As I argue in my chapter on protest emotions – and as Vera Mackie and I explore in great detail in our book, Remembering Women’s Activism –
…the tactics and tools of the Seoul grandmothers’ Wednesday protests are strategically employed in the attempt to elicit feelings of shame on the part of those who continue to deny redress to the elderly survivors. The use of elderly women’s bodies patiently occupying stools across from the Embassy – and the placement of the Peace Monument, a commemorative statue in the form of a young woman seated on a chair, facing the Embassy, with an empty chair beside her – are also intended to generate public sympathy. The statue of the seated young woman represents the young Korean woman before her ordeal, while the shadow cast of an older woman – rendered via a mosaic ‘shadow’ on the ground behind the statue – depicts the old survivor who refuses to forget.

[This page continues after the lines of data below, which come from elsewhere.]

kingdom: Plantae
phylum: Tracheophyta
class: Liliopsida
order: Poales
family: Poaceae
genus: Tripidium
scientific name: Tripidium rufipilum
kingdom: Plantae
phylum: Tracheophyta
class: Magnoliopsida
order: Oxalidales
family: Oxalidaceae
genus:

Accessing onlookers’ emotional responses to these tactics is a difficult project – it is easier for us to ascertain the protesters’ intended emotional outcomes.
How, then, do we understand the power of silent and gendered protest? Would we expect the same emotional responses from men’s performance of a silent vigil? Or is this a particularly female form of protest? How do we understand and factor in the implicit physical threat (accounting for the greater prevalence of threat against female bodies)?
Such questions open up new vistas on the emotions of politics and the tactics of gendered activisms.